Taking the line with "портативный компьютер" as the first and the last line of the entries as the final one, copy that span exactly.

......

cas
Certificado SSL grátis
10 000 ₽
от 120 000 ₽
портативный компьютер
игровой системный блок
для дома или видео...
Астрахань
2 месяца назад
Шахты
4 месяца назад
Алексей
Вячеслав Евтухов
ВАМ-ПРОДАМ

......

**OUTPUT OF THE TASK**:
портативный компьютер
игровой системный блок
для дома или видео...
Астрахань
2 месяца назад
Шахты
4 месяца назад
Алексей
Вячеслав Евтухов
ВАМ-ПРОДАМ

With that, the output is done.